*À FAIRE:*
- A) Recopiez tel quel le passage du texte sur l'aikido qui va de « La théorie de » à « d’ordres plus théoriques. », ces deux extraits compris.
- B) Prolongez le texte sur l'aikido en reprenant après sa dernière phrase.

*TEXTE À LIRE:*
Enseignement
Enseignement et apprentissage de l'aikido
«Ce n’est pas tel ou tel art martial, ou telle ou telle technique, qui est efficace, c’est vous qui le rendez efficace (ou pas!)
Un sens pour la pratique

La théorie de l’iceberg colle parfaitement à ce qu’est l’aikido, seulement dix pour cent du contenu est visible.
Voilà bientôt quarante ans que j’explore cet iceberg et je suis encore très loin d’avoir fait le tour de la question.
Pratiquer encore et encore, apprendre par le corps est bien sûr l’essentiel de la recherche. Cette exploration s’enrichit si elle est accompagnée d’investigations d’ordres plus théoriques.
L’aikido, art Japonais, est souvent perçu au travers du prisme déformant de notre culture occidentale ou à l’inverse à un excès de “Japonisation”. Orienter sa pratique de manière éclairée suppose l’acquisition de connaissances dans des domaines variés : sociologie, culture et pensée orientale, histoire des arts martiaux, énergétique du corps humain, anatomie et biomécanique du mouvement, système d’écriture, pédagogie, etc. Chaque thématique est mise en perspective sous l’angle de vue orient/occident afin d’en saisir les points communs et les différences.
À partir de là, j’oriente ma pratique et mon enseignement autour des valeurs et des principes universels que véhicule l’aikido, au plus près de ses origines, autrement dit, ce qui fonctionne partout et tout le temps quelque soit le lieu ou le contexte socioculturel.

Données enregistrées

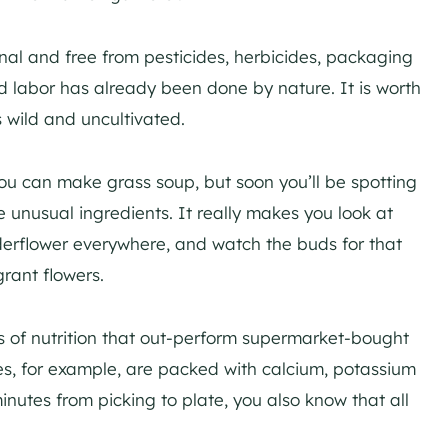
onal and free from pesticides, herbicides, packaging
d labor has already been done by nature. It is worth
 wild and uncultivated.
you can make grass soup, but soon you’ll be spotting
 unusual ingredients. It really makes you look at
elderflower everywhere, and watch the buds for that
rant flowers.
s of nutrition that out-perform supermarket-bought
les, for example, are packed with calcium, potassium
minutes from picking to plate, you also know that all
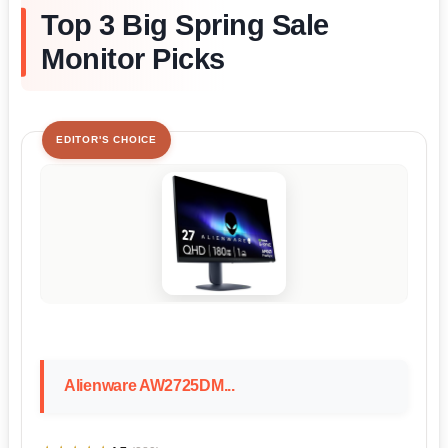
Top 3 Big Spring Sale
Monitor Picks
EDITOR'S CHOICE
Alienware AW2725DM...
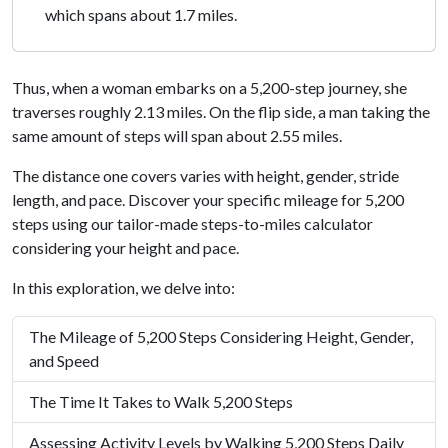
which spans about 1.7 miles.
Thus, when a woman embarks on a 5,200-step journey, she
traverses roughly 2.13 miles. On the flip side, a man taking the
same amount of steps will span about 2.55 miles.
The distance one covers varies with height, gender, stride
length, and pace. Discover your specific mileage for 5,200
steps using our tailor-made steps-to-miles calculator
considering your height and pace.
In this exploration, we delve into:
The Mileage of 5,200 Steps Considering Height, Gender,
and Speed
The Time It Takes to Walk 5,200 Steps
Assessing Activity Levels by Walking 5,200 Steps Daily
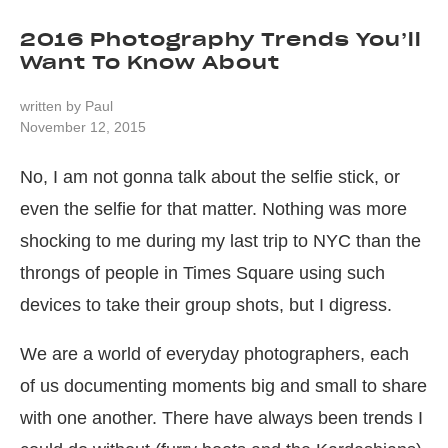
2016 Photography Trends You’ll
Want To Know About
written by
Paul
November 12, 2015
No, I am not gonna talk about the selfie stick, or
even the selfie for that matter. Nothing was more
shocking to me during my last trip to NYC than the
throngs of people in Times Square using such
devices to take their group shots, but I digress.
We are a world of everyday photographers, each
of us documenting moments big and small to share
with one another. There have always been trends I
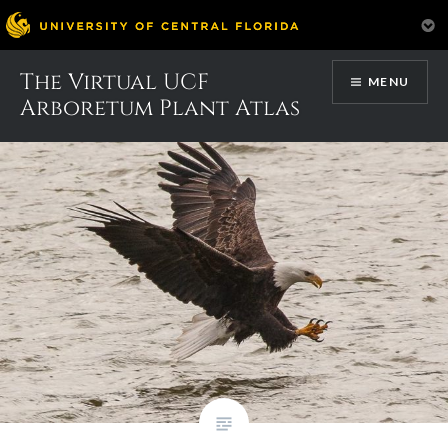
Skip
The Virtual UCF
Month:
February 2017
MENU
to
Arboretum Plant Atlas
content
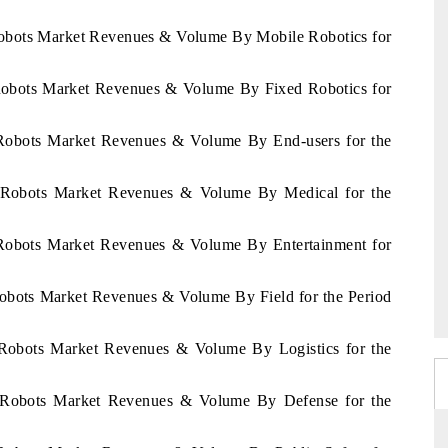
Robots Market Revenues & Volume By Mobile Robotics for
 Robots Market Revenues & Volume By Fixed Robotics for
 Robots Market Revenues & Volume By End-users for the
s Robots Market Revenues & Volume By Medical for the
 Robots Market Revenues & Volume By Entertainment for
Robots Market Revenues & Volume By Field for the Period
 Robots Market Revenues & Volume By Logistics for the
s Robots Market Revenues & Volume By Defense for the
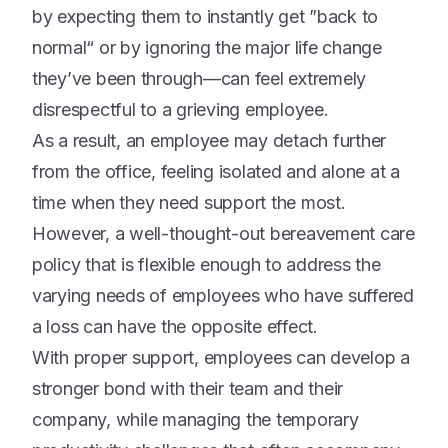
by expecting them to instantly get ”back to
normal“ or by ignoring the major life change
they’ve been through—can feel extremely
disrespectful to a grieving employee.
As a result, an employee may detach further
from the office, feeling isolated and alone at a
time when they need support the most.
However, a well-thought-out bereavement care
policy that is flexible enough to address the
varying needs of employees who have suffered
a loss can have the opposite effect.
With proper support, employees can develop a
stronger bond with their team and their
company, while managing the temporary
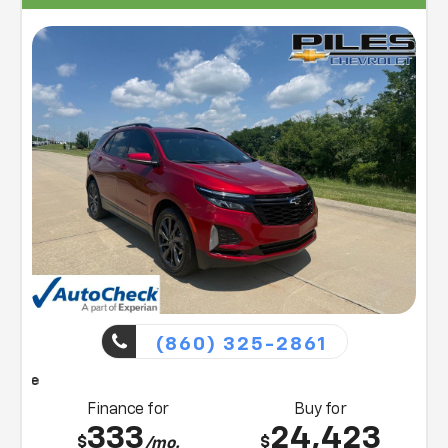
facilities to all Florence, KY, Williamstown, and
Northern KY, Chevrolet customers. Visit us today or
contact us at (859) 903-4786 for more information
on any of our vehicles or services. A member of our
friendly sales team would love to help you find a car,
truck, or SUV perfect for your budget and lifestyle! So,
what are you waiting for, Florence, KY Williamstown,
and Northern KY Chevrolet drivers? Visit our showroom
today!
(860) 325-2861
Piles will bring this vehicle
Finance for
Buy for
333
24,423
$
$
/mo.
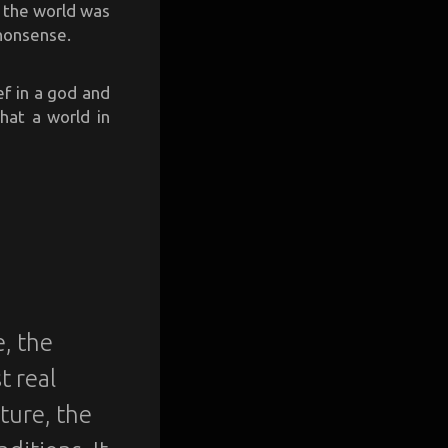
w the world was
 nonsense.
ef in a god and
that a world in
e, the
t real
ature, the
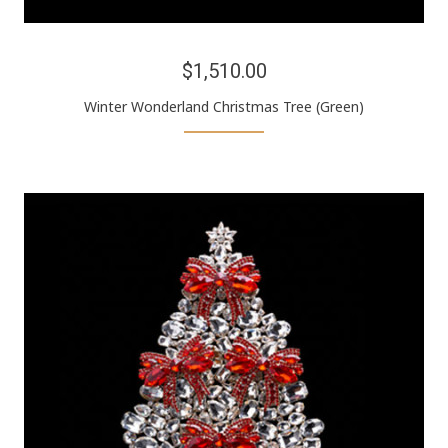
$1,510.00
Winter Wonderland Christmas Tree (Green)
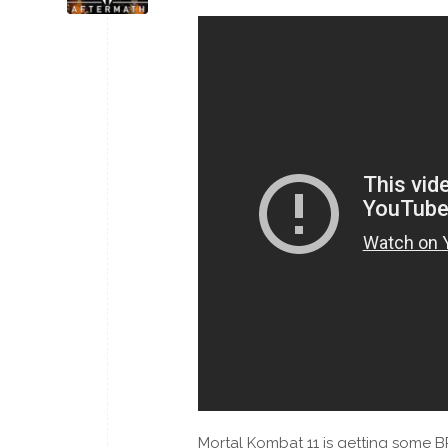
Mortal Kombat 11 is getting some B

*RÉPONSES FOURNIES:*
- A)
La théorie de l’iceberg colle parfaitement à ce qu’est l’aikido, seulement dix pour cent du contenu est visible.
Voilà bientôt quarante ans que j’explore cet iceberg et je suis encore très loin d’avoir fait le tour de la question.
Pratiquer encore et encore, apprendre par le corps est bien sûr l’essentiel de la recherche. Cette exploration s’enrichit si elle est accompagnée d’investigations d’ordres plus théoriques.

- B)
L’aïkido est à la lisière de l’art martial interne et de l’art martial externe. Le travail externe consiste à accroître les capacités physiques pour utiliser la force, la puissance et la vitesse d’exécution: c’est la partie omoté (visible). Le travail interne met l’accent sur la respiration, le relâchement, la finesse, des gestes fluides basés sur une étude précise de la mécanique du corps. Ce travail trop souvent négligé par les pratiquants d’aïkido, doit être approfondi en réduisant la vitesse d’exécution : c’est la partie ura (cachée) celle qui donne l’efficacité des mouvements.
J’allais presque oublier de répondre à la question récurrente, est ce que l’aikido est efficace pour se défendre?
Réponse : À chacun sa représentation de l’efficacité, une chose est certaine, ce n’est pas tel ou tel art martial qui est efficace… ce sont les individus qui le pratiquent qui le rende efficace …ou pas. De manière imagée, c’est la poule qui a trouvé un couteau. Elle le retourne dans tous les sens, puis, ne comprenant pas son usage, elle s’en va picorer ailleurs. Les recettes miracles çà n’existe pas! Un jour de travail engrange l’expérience d’un jour, un an celle d’un an, dix ans celle de dix ans.
État d'esprit

Enseignant et élèves
Le dojo – littéralement “lieu où l’on étudie la voie” – est une école au sens du Latin shola “loisir studieux, leçon, lieu d’étude”.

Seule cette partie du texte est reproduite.